Today was a fun day. I took the time to respond to a writing prompt from Coffeelicious on Medium.com where I also publish my writings. For writing prompts, I try to go outside my genre and comfort zone into the surreal. The writing prompt said to write five paragraphs based on this sentence: “When I got home that night, I noticed the smiling jack-o-lantern in my front yard was crushed.” From there, I allowed my imagination, love of Starz’s Power, and the streets of NYC to take over.
There was a crisp wind blowing as I walked home. The leaves serenaded me along the way as they crunched under foot. The smells of pumpkin spice and apple cider doughnuts lingered in the air as I walked past the bakery. When I got home that night, I noticed the smiling jack-o-lantern in my front yard was crushed. Someone assaulted and mutilated Jack O’lantern. As I surveyed the steps for clues, I noticed a trail of pumpkin guts leading towards the trash bins. All of a sudden, my neighbor’s yellow parrot Shawn screams, “You can’t handle the truth.” I looked up at the window sill and asked, “What truth?” He replied, “Truth is that you in the middle of a war. It’s mean in these streets. You gotta pick sides. Jack picked wrong.”
I ran inside to see if my neighbor feed her parrot gin again. Ms. Benita Buttrell was the unofficial neighborhood watch because she never left her apartment. She also had a thing for gin. Shawn continued, “Jack didn’t stand a chance.

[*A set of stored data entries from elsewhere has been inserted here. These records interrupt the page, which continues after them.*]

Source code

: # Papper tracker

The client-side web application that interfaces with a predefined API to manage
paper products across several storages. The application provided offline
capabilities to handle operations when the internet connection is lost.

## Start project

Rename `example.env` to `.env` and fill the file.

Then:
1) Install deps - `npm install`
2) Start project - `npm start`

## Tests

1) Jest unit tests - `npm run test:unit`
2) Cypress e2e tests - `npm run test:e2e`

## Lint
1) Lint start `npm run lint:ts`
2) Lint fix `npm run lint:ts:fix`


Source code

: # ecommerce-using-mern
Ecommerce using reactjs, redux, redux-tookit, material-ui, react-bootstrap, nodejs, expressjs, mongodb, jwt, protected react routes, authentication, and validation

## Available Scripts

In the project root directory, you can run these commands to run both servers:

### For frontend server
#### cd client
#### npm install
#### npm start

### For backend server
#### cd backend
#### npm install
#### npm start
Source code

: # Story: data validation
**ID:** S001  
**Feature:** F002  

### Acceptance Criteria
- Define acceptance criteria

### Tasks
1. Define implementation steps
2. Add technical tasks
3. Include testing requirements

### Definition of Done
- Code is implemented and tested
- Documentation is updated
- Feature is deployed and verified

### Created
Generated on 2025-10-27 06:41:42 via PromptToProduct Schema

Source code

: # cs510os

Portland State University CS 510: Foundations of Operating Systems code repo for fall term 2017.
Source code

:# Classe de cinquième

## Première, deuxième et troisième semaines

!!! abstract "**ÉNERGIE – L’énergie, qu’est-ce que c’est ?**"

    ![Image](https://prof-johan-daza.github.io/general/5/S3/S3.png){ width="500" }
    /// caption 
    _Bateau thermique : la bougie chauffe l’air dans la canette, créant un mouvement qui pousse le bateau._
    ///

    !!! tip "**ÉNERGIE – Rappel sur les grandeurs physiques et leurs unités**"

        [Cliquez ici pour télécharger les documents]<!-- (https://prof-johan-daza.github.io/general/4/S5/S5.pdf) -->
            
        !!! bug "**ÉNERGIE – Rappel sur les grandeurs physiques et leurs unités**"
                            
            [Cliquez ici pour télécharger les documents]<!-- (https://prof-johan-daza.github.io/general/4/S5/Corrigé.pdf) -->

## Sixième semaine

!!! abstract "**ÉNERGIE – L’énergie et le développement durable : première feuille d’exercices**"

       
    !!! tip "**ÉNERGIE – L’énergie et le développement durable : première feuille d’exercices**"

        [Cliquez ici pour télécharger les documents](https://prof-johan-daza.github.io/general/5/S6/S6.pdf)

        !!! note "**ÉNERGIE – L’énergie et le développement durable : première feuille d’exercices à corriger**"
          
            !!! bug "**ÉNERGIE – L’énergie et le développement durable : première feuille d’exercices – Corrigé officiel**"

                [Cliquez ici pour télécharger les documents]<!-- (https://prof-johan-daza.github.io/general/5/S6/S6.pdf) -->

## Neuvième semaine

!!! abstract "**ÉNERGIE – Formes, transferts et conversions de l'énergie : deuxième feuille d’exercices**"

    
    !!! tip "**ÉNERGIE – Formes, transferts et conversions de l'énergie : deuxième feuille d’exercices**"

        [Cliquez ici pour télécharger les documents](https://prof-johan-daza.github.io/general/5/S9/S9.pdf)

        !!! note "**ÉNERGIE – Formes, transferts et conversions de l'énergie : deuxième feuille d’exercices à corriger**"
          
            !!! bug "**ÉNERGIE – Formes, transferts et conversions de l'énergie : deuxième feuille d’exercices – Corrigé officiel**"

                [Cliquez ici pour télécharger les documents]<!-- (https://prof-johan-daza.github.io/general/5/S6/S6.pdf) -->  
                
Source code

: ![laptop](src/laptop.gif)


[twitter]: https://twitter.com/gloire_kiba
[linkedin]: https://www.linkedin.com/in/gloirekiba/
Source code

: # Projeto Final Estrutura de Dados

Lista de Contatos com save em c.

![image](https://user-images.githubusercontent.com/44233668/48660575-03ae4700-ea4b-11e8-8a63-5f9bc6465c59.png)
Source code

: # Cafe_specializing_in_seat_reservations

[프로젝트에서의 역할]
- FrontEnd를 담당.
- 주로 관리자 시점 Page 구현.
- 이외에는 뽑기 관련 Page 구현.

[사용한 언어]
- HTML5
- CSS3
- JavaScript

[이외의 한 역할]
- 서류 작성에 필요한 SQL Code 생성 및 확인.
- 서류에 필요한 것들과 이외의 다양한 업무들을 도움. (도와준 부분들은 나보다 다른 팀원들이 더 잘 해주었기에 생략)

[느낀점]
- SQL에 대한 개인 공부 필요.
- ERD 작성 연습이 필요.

He was a dead pumpkin as soon as you decided to put him on the stoop.” Ms Benita exclaimed, “He’s psychic. He warned me which is why I never leave the house. Listen to the yellow parrot. He speaks the truth. Just like the stop light flashing yellow for danger.”
Shawn went on…”A gang of rats came down the street yelling, ‘it’s pumpkin spice season gimme some.’ Jack told them that he gave all his spice to Shredder and his ninja crew. This was Shredder’s territory. The head rat had bad acne and was nicknamed Pizza Rat but he told people to call him Kanan. Kanan said, “I don’t see Shredder and if he’s not here there’s no deal. What’s your name?” Jack told him, “Jack Lantern.” The other rat named Tommy yelled, “Yo, he related to Cinderella Lantern.” Jack replied she was his sister. Kanan said, “Well now you owe us more spice. Cinderella had us carry her to Union Sq saying she was going to Ghost who would hook us up to Jefe for all the spice we could handle. Wouldn’t you know it that after taking her to Union Sq she says “Thanks for the free ride. Catch you on the flip side.” So Jack looks like you got a debt to pay.” Tommy, “Guess you were right about Cinderella and Ghost planning to squeeze us out.” Jack starts to shake and pumpkin seeds fall down his face. “Guys, I don’t know about my sister. She’s always been a wild child.”
A brown pigeon yelled, “You better run. A Brooklyn rat killed my cousin last week. These rats got no chill.” Kanan yelled, “Unless you want to be pigeon pie, I suggest you mind your business. Snitches get stitches!” He looked at Jack. “Either you cover your sister’s debt or my boys Tommy and Drifty gonna inflict some damage.” The more Jack begged the more seeds fell from his eyes. Tommy laughed, “Don’t drop seeds now. Take it like a man.” The rat pack laughed and commenced to gnaw on Jack.
I looked at the yellow parrot. I realized it was my friend Ziggy wearing his yellow pom pom hat. A bottle of absinthe was empty on the table. The window was open and the wind knocked over the absinthe causing the plastic jack o’lantern to fall and a trip a mouse trap. M&Ms had spilled on the floor. Ninja Turtles was on the television and In da Club was playing on the iPod. I don’t hang out with Ziggy anymore. I also gave up drinking any liquor that sounds like absent of mind.